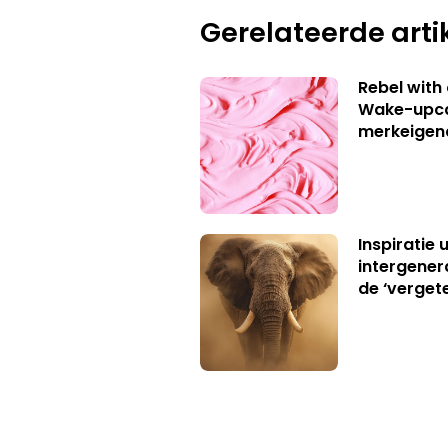
Gerelateerde arti
Rebel with
Wake-upca
merkeigen
Inspiratie 
intergener
de ‘verget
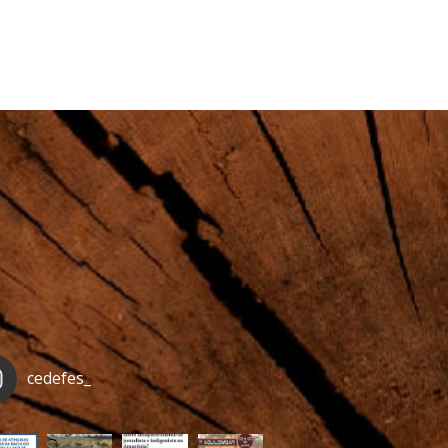
cedefes_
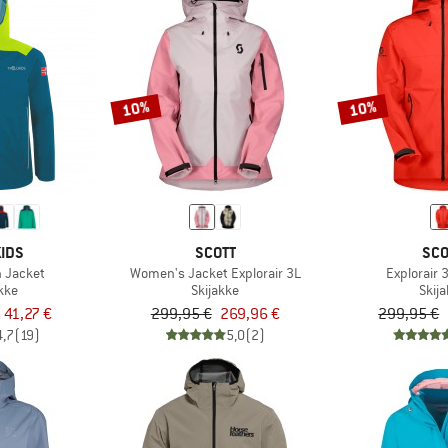
10%
10%
IDS
SCOTT
SCO
n Jacket
Women's Jacket Explorair 3L
Explorair 
kke
Skijakke
Skij
a 41,27 €
299,95 €
269,96 €
299,95 €
4,7
(19)
5,0
(2)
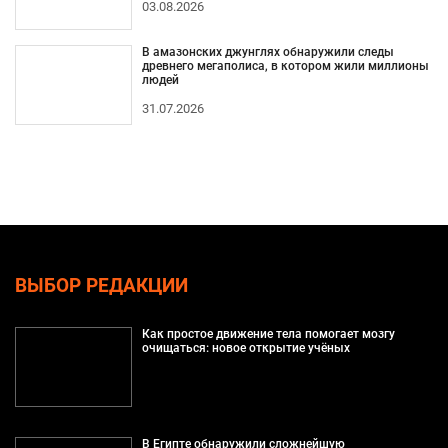
03.08.2026
В амазонских джунглях обнаружили следы
древнего мегаполиса, в котором жили миллионы
людей
31.07.2026
ВЫБОР РЕДАКЦИИ
Как простое движение тела помогает мозгу
очищаться: новое открытие учёных
В Египте обнаружили сложнейшую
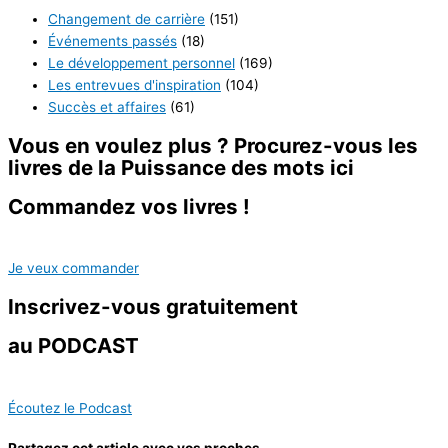
Changement de carrière
(151)
Événements passés
(18)
Le développement personnel
(169)
Les entrevues d'inspiration
(104)
Succès et affaires
(61)
Vous en voulez plus ? Procurez-vous les
livres de la
Puissance des mots ici
Commandez vos livres !
Je veux commander
Inscrivez-vous
gratuitement
au PODCAST
Écoutez le Podcast
Partagez cet article avec vos proches.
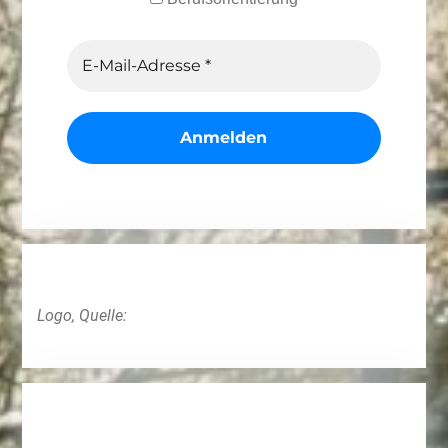
Logo, Quelle:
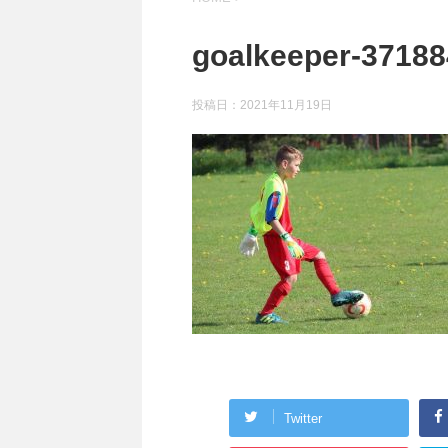
goalkeeper-3718
投稿日：
2021年11月19日
Twitter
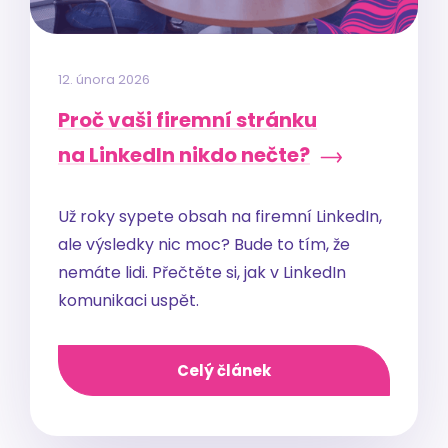
12. února 2026
Proč vaši firemní stránku
na LinkedIn nikdo nečte?
Už roky sypete obsah na firemní LinkedIn,
ale výsledky nic moc? Bude to tím, že
nemáte lidi. Přečtěte si, jak v LinkedIn
komunikaci uspět.
Celý článek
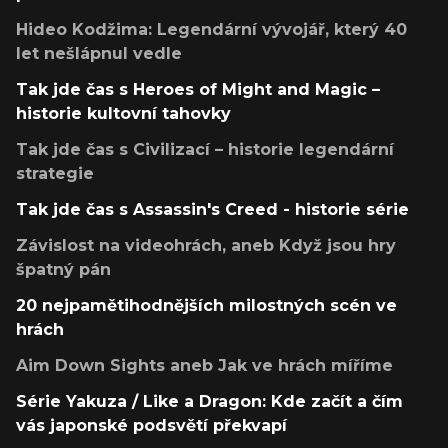
Hideo Kodžima: Legendární vývojář, který 40
let nešlápnul vedle
Tak jde čas s Heroes of Might and Magic –
historie kultovní tahovky
Tak jde čas s Civilizací – historie legendární
strategie
Tak jde čas s Assassin's Creed - historie série
Závislost na videohrách, aneb Když jsou hry
špatný pán
20 nejpamětihodnějších milostných scén ve
hrách
Aim Down Sights aneb Jak ve hrách míříme
Série Yakuza / Like a Dragon: Kde začít a čím
vás japonské podsvětí překvapí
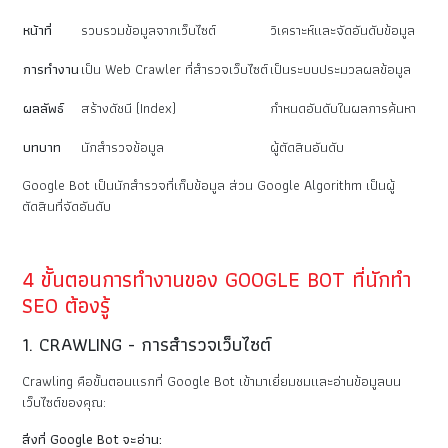
หน้าที่
รวบรวมข้อมูลจากเว็บไซต์
วิเคราะห์และจัดอันดับข้อมูล
การทำงาน
เป็น Web Crawler ที่สำรวจเว็บไซต์
เป็นระบบประมวลผลข้อมูล
ผลลัพธ์
สร้างดัชนี (Index)
กำหนดอันดับในผลการค้นหา
บทบาท
นักสำรวจข้อมูล
ผู้ตัดสินอันดับ
Google Bot เป็นนักสำรวจที่เก็บข้อมูล ส่วน Google Algorithm เป็นผู้
ตัดสินที่จัดอันดับ
4 ขั้นตอนการทำงานของ GOOGLE BOT ที่นักทำ
SEO ต้องรู้
1. CRAWLING - การสำรวจเว็บไซต์
Crawling คือขั้นตอนแรกที่ Google Bot เข้ามาเยี่ยมชมและอ่านข้อมูลบน
เว็บไซต์ของคุณ:
สิ่งที่ Google Bot จะอ่าน:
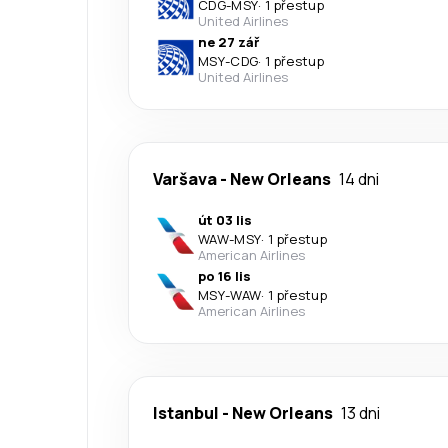
CDG
-
MSY
·
1 přestup
United Airlines
ne 27 zář
MSY
-
CDG
·
1 přestup
United Airlines
Varšava
-
New Orleans
14 dni
út 03 lis
WAW
-
MSY
·
1 přestup
American Airlines
po 16 lis
MSY
-
WAW
·
1 přestup
American Airlines
Istanbul
-
New Orleans
13 dni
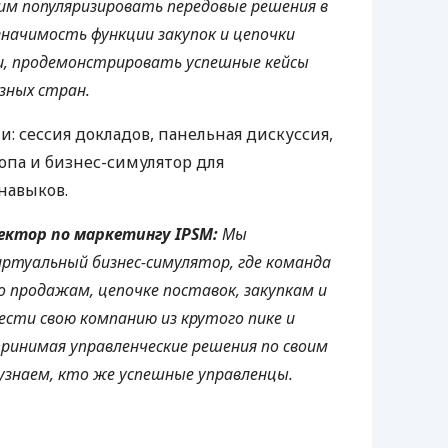
им популяризировать передовые решения в
значимость функции закупок и цепочки
и, продемонстрировать успешные кейсы
зных стран.
: сессия докладов, панельная дискуссия,
па и бизнес-симулятор для
навыков.
ректор по маркетингу
IPSM
:
Мы
иртуальный бизнес-симулятор, где команда
по продажам, цепочке поставок, закупкам и
ести свою компанию из крутого пике и
ринимая управленческие решения по своим
 узнаем, кто же успешные управленцы.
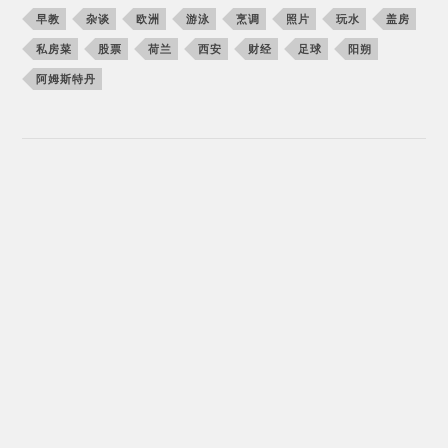
早教
杂谈
欧洲
游泳
烹调
照片
玩水
盖房
私房菜
股票
荷兰
西安
财经
足球
阳朔
阿姆斯特丹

PROBLEM STATEMENT = Reproduce the text of every entry above line for line, changing nothing, and leave the pictures out of your answer.

RESPONSE TO THIS EXERCISE =
Gerelateerde arti
Rebel with
Wake-upca
merkeigen
Inspiratie 
intergener
de ‘verget
cedefes_
10%
10%
IDS
SCOTT
SCO
n Jacket
Women's Jacket Explorair 3L
Explorair 
kke
Skijakke
Skij
a 41,27 €
299,95 €
269,96 €
299,95 €
4,7
(19)
5,0
(2)
03.08.2026
В амазонских джунглях обнаружили следы
древнего мегаполиса, в котором жили миллионы
людей
31.07.2026
ВЫБОР РЕДАКЦИИ
Как простое движение тела помогает мозгу
очищаться: новое открытие учёных
В Египте обнаружили сложнейшую
Changement de carrière
(151)
Événements passés
(18)
Le développement personnel
(169)
Les entrevues d'inspiration
(104)
Succès et affaires
(61)
Vous en voulez plus ? Procurez-vous les
livres de la
Puissance des mots ici
Commandez vos livres !
Je veux commander
Inscrivez-vous
gratuitement
au PODCAST
Écoutez le Podcast
Partagez cet article avec vos proches.
Logo, Quelle:
goalkeeper-3718
投稿日：
2021年11月19日
Twitter
12. února 2026
Proč vaši firemní stránku
na LinkedIn nikdo nečte?
Už roky sypete obsah na firemní LinkedIn,
ale výsledky nic moc? Bude to tím, že
nemáte lidi. Přečtěte si, jak v LinkedIn
komunikaci uspět.
Celý článek
Hideo Kodžima: Legendární vývojář, který 40
let nešlápnul vedle
Tak jde čas s Heroes of Might and Magic –
historie kultovní tahovky
Tak jde čas s Civilizací – historie legendární
strategie
Tak jde čas s Assassin's Creed - historie série
Závislost na videohrách, aneb Když jsou hry
špatný pán
20 nejpamětihodnějších milostných scén ve
hrách
Aim Down Sights aneb Jak ve hrách míříme
Série Yakuza / Like a Dragon: Kde začít a čím
vás japonské podsvětí překvapí
หน้าที่
รวบรวมข้อมูลจากเว็บไซต์
วิเคราะห์และจัดอันดับข้อมูล
การทำงาน
เป็น Web Crawler ที่สำรวจเว็บไซต์
เป็นระบบประมวลผลข้อมูล
ผลลัพธ์
สร้างดัชนี (Index)
กำหนดอันดับในผลการค้นหา
บทบาท
นักสำรวจข้อมูล
ผู้ตัดสินอันดับ
Google Bot เป็นนักสำรวจที่เก็บข้อมูล ส่วน Google Algorithm เป็นผู้
ตัดสินที่จัดอันดับ
4 ขั้นตอนการทำงานของ GOOGLE BOT ที่นักทำ
SEO ต้องรู้
1. CRAWLING - การสำรวจเว็บไซต์
Crawling คือขั้นตอนแรกที่ Google Bot เข้ามาเยี่ยมชมและอ่านข้อมูลบน
เว็บไซต์ของคุณ:
สิ่งที่ Google Bot จะอ่าน:
CDG
-
MSY
·
1 přestup
United Airlines
ne 27 zář
MSY
-
CDG
·
1 přestup
United Airlines
Varšava
-
New Orleans
14 dni
út 03 lis
WAW
-
MSY
·
1 přestup
American Airlines
po 16 lis
MSY
-
WAW
·
1 přestup
American Airlines
Istanbul
-
New Orleans
13 dni
им популяризировать передовые решения в
значимость функции закупок и цепочки
и, продемонстрировать успешные кейсы
зных стран.
: сессия докладов, панельная дискуссия,
па и бизнес-симулятор для
навыков.
ректор по маркетингу
IPSM
:
Мы
иртуальный бизнес-симулятор, где команда
по продажам, цепочке поставок, закупкам и
ести свою компанию из крутого пике и
ринимая управленческие решения по своим
 узнаем, кто же успешные управленцы.
早教
杂谈
欧洲
游泳
烹调
照片
玩水
盖房
私房菜
股票
荷兰
西安
财经
足球
阳朔
阿姆斯特丹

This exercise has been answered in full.